INFORMATION SUPPLIED –
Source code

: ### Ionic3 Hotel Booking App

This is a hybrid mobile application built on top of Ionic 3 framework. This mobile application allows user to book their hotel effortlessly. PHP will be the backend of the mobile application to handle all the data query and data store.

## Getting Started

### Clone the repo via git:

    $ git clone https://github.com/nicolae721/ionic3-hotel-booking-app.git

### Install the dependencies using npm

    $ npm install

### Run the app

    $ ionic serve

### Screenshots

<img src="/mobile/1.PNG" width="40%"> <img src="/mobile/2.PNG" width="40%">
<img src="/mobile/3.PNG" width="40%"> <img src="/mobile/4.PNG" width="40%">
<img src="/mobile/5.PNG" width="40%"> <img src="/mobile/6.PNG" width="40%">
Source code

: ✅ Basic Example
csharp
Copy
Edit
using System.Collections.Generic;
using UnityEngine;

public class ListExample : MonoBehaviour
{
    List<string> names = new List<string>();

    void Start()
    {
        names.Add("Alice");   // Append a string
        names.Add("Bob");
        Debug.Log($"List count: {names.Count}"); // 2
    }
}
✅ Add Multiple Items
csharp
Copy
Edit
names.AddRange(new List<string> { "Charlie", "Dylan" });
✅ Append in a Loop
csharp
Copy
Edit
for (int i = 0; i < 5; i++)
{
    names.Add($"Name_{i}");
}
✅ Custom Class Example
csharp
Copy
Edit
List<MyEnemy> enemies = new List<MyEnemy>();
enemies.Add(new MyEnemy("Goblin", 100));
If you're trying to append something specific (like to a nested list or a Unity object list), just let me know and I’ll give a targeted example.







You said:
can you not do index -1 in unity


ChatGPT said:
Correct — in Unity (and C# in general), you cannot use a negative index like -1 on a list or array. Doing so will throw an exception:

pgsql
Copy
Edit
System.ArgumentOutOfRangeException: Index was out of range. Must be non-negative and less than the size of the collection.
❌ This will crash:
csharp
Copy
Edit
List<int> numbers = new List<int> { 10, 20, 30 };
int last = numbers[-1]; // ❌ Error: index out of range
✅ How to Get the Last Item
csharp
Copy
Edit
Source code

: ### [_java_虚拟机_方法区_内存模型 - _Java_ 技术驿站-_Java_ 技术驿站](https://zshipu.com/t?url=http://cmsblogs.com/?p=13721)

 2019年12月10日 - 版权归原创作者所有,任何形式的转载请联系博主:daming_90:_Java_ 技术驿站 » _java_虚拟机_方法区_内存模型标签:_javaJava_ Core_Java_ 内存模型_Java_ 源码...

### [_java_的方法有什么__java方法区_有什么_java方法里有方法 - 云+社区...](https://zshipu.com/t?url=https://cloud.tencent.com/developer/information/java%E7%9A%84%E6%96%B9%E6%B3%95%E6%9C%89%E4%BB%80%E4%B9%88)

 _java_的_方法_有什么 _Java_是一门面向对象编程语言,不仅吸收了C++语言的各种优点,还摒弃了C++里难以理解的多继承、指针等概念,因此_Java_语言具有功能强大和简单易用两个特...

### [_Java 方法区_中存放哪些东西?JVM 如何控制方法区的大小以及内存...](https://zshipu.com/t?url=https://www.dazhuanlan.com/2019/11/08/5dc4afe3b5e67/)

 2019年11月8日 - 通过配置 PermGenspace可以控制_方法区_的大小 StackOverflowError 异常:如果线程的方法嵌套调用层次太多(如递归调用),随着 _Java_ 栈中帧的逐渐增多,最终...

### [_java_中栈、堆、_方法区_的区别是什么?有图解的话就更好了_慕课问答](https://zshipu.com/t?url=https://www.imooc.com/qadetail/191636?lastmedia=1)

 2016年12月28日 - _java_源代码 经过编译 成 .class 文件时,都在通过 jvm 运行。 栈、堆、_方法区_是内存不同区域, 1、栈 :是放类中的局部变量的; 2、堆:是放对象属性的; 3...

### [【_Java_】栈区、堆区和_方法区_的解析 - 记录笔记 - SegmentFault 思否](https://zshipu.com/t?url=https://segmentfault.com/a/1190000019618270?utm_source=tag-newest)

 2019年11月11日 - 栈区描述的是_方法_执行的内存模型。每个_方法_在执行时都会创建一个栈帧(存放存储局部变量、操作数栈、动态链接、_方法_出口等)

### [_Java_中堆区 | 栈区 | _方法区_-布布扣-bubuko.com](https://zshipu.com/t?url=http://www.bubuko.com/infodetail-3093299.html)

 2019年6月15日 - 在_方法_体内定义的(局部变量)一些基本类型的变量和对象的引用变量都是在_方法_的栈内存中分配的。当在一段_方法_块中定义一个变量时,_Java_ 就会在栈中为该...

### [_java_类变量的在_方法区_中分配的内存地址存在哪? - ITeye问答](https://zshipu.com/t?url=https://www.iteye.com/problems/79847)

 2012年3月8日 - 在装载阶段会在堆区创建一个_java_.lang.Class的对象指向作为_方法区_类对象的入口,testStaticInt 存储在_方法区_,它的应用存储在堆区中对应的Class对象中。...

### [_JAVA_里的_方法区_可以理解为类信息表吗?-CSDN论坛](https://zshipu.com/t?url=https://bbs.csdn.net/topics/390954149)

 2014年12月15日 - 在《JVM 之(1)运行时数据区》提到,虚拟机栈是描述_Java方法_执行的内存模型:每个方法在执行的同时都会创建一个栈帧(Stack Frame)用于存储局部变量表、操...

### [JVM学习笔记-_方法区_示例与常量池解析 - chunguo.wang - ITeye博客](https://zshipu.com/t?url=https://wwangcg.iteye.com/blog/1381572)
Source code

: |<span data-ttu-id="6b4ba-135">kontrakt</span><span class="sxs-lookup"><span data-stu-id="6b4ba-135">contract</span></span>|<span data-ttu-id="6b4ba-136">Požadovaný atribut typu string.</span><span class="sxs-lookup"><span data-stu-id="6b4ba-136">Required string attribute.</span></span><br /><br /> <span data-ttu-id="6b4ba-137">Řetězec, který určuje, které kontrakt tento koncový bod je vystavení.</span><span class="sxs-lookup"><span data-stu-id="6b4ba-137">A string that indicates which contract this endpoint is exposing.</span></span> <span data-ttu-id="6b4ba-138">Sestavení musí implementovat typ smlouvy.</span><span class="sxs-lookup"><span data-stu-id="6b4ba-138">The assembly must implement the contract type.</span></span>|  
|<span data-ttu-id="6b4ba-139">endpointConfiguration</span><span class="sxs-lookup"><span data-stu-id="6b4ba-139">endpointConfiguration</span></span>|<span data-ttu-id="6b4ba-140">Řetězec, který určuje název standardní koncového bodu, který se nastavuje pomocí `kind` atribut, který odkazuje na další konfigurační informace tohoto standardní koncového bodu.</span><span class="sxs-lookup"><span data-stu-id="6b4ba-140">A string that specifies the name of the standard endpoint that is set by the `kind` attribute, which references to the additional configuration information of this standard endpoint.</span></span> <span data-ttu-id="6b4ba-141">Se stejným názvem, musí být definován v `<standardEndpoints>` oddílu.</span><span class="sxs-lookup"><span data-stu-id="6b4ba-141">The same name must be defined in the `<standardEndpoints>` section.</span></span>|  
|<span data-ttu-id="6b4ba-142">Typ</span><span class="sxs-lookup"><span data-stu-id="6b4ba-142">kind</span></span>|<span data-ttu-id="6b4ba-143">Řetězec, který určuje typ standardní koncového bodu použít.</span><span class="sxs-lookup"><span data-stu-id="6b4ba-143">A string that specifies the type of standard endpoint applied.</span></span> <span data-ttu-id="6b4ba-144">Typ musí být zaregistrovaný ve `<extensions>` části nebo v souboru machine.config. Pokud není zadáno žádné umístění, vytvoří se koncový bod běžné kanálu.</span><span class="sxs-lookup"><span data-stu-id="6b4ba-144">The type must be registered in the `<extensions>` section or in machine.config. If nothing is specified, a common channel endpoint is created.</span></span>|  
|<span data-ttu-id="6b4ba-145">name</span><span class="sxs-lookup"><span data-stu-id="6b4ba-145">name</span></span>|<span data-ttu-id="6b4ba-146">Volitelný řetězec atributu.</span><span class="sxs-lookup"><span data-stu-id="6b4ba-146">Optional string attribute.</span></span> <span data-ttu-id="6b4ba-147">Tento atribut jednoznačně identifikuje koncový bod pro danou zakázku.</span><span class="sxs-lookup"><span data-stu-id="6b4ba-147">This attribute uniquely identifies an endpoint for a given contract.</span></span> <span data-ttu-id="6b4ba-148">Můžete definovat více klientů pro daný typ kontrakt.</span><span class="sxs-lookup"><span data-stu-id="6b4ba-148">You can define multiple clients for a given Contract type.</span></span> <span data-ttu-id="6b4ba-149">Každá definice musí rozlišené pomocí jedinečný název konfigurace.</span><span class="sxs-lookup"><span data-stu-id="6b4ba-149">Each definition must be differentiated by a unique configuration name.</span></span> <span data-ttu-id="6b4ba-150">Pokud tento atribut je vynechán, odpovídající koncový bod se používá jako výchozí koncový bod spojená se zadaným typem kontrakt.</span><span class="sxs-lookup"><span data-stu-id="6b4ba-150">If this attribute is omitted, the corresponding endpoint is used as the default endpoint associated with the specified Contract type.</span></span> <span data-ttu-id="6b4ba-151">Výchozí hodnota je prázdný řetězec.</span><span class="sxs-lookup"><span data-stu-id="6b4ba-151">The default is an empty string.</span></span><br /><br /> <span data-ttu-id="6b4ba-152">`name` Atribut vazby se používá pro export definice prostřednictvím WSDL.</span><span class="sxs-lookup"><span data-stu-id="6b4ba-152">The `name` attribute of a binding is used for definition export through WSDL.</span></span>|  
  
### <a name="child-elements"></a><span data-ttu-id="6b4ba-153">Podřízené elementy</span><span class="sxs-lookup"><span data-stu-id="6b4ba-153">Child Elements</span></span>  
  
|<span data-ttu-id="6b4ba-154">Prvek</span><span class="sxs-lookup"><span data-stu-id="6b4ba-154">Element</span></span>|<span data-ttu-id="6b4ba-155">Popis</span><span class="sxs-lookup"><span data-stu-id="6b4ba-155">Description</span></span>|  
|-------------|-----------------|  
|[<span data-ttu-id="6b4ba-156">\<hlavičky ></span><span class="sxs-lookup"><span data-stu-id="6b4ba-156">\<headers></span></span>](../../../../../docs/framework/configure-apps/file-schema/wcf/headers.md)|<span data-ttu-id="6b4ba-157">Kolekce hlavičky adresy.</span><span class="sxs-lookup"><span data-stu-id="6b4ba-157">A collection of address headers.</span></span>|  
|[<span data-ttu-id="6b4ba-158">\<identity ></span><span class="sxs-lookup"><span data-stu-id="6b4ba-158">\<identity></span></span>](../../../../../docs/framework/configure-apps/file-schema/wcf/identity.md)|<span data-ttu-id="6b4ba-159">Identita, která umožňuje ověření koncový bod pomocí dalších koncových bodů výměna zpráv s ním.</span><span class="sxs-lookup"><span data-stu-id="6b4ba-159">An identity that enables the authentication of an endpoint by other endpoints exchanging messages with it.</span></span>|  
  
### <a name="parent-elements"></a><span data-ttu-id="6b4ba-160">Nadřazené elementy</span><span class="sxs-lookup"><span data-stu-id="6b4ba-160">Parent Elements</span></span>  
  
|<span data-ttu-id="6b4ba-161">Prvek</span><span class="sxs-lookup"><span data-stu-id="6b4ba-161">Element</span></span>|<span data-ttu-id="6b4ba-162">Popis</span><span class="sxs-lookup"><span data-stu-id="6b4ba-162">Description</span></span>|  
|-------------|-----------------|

TASK – From the material above, report how many lines contain the word "framework", giving only the number.

RESULT – 3